Assignment –
Lines with the string "screen" must each be copied from the listing.

Recorded data –
▶
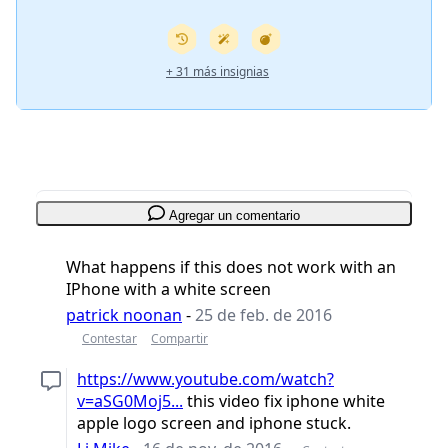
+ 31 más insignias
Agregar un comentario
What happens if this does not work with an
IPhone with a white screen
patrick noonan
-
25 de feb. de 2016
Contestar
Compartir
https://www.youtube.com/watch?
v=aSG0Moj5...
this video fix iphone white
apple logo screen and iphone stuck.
◀
Answer to the exercise –
IPhone with a white screen
apple logo screen and iphone stuck.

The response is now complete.